> _Exercise instructions_
**A.** In the forum discussion, list each detail that follows the username shimaspawn on its line.
**B.** Quote the forum discussion from "Most of the" to "no special screen.", inclusive.

Most of the "misused" wicks simply mention the Nonstandard Loss Condition that results in the Nonstandard Game Over — which is legitimate, and not misuse. I wouldn't be opposed to renaming Nonstandard Game Over into something more indicitive, but the policies are against that unless there's clear widespread misuse, which there isn't in this case. And changing the definition of Nonstandard Game Over to Nonstandard Loss Condition would only exacerbate misuse, because it's still an ambiguous name and it's the reverse of what it used to be.

Really from Jupiter, but not an alien.
shimaspawn from Here and Now Since: May, 2010 Relationship Status: In your bunk
#62: Feb 2nd 2011 at 10:30:52 AM

[up] But most of those, when looked at by people who have played the game, are ONLY the loss conditions. There is no special screen.

> _Source data_
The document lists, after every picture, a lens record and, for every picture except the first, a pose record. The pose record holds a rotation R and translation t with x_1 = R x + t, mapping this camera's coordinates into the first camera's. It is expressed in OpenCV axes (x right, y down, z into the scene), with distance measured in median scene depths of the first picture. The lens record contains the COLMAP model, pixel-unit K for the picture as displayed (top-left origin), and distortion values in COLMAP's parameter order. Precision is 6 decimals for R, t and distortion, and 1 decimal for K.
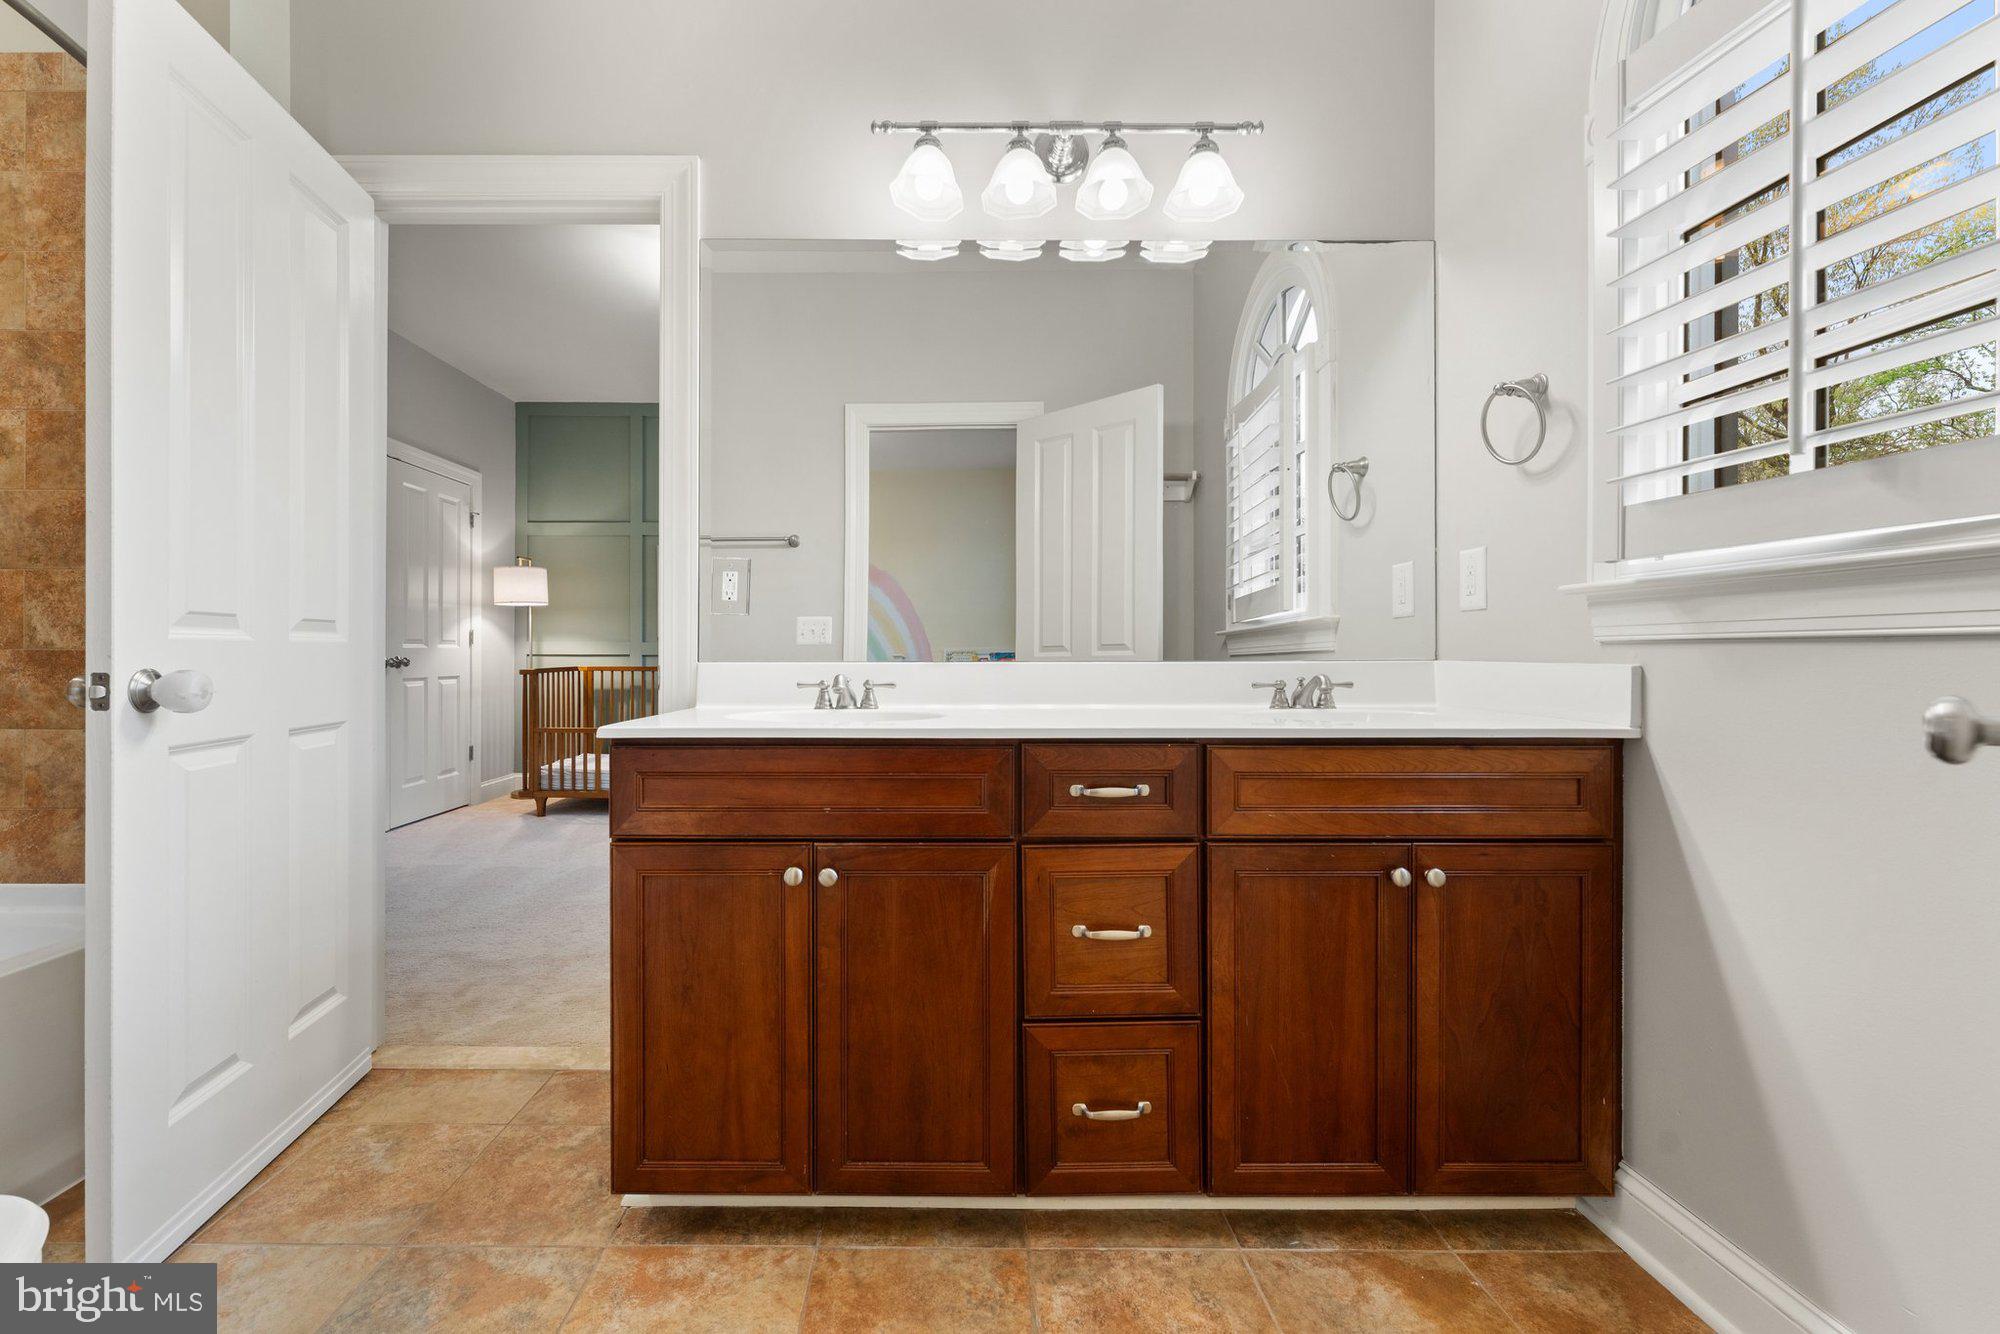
lens RADIAL K [[804.7, 0, 1000.0], [0, 804.7, 667.0], [0, 0, 1]] dist [0.000046, -0.000080]
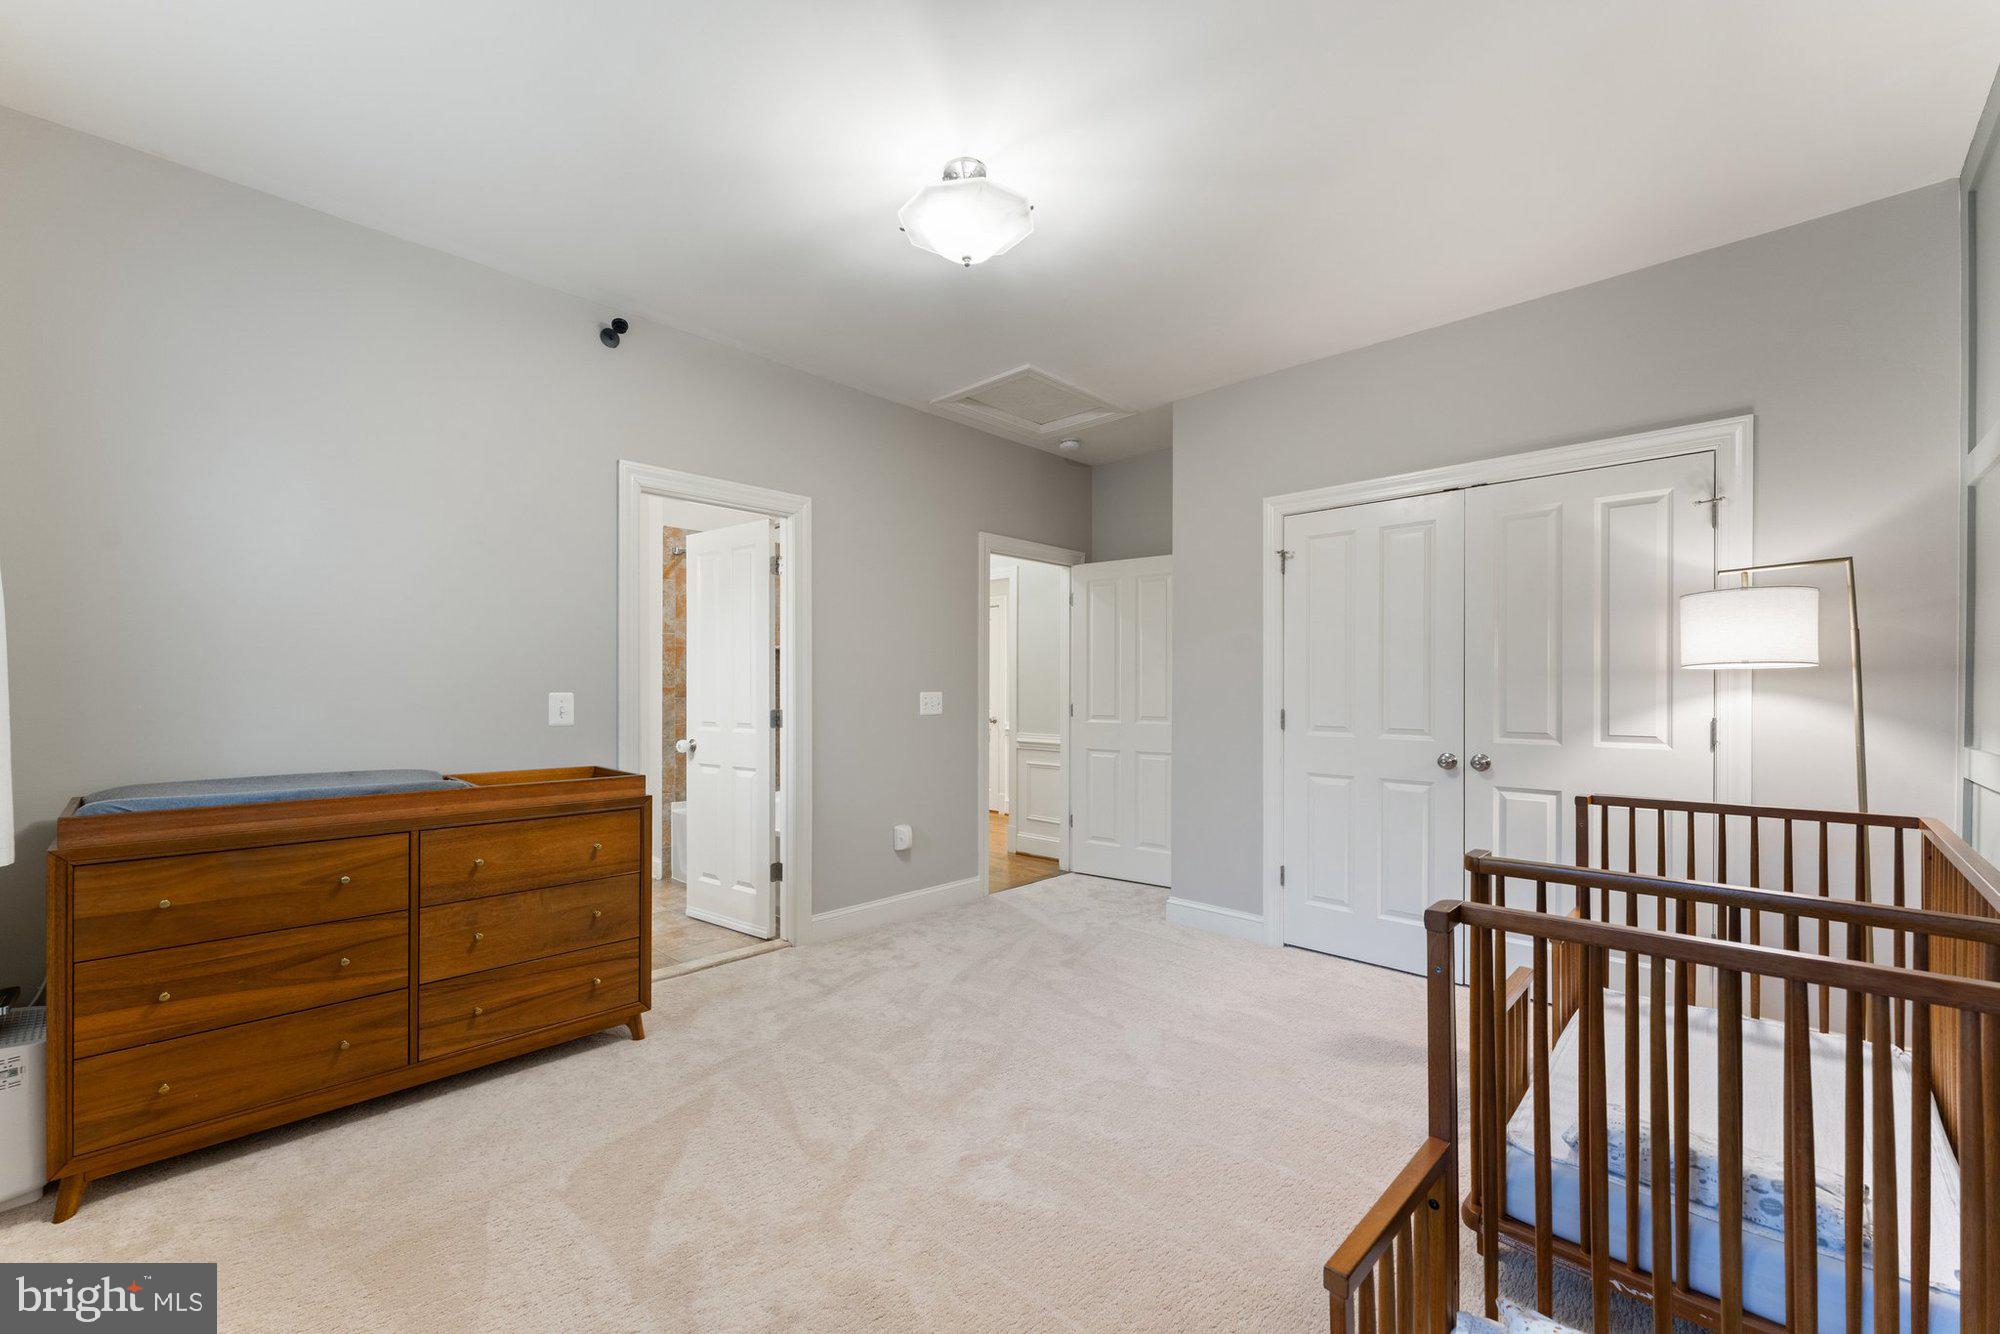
lens RADIAL K [[804.7, 0, 1000.0], [0, 804.7, 667.0], [0, 0, 1]] dist [0.000046, -0.000080]
pose [[-0.747542, -0.022033, -0.663849, 0.064554], [-0.013869, 0.999750, -0.017564, -0.070454], [0.664070, -0.003923, -0.747660, 1.189658]]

> _Numbered responses_
**A.**
- From: Here and Now
- Since: May, 2010
- Relationship Status: In your bunk

**B.**
Most of the "misused" wicks simply mention the Nonstandard Loss Condition that results in the Nonstandard Game Over — which is legitimate, and not misuse. I wouldn't be opposed to renaming Nonstandard Game Over into something more indicitive, but the policies are against that unless there's clear widespread misuse, which there isn't in this case. And changing the definition of Nonstandard Game Over to Nonstandard Loss Condition would only exacerbate misuse, because it's still an ambiguous name and it's the reverse of what it used to be.

Really from Jupiter, but not an alien.
shimaspawn from Here and Now Since: May, 2010 Relationship Status: In your bunk
#62: Feb 2nd 2011 at 10:30:52 AM

[up] But most of those, when looked at by people who have played the game, are ONLY the loss conditions. There is no special screen.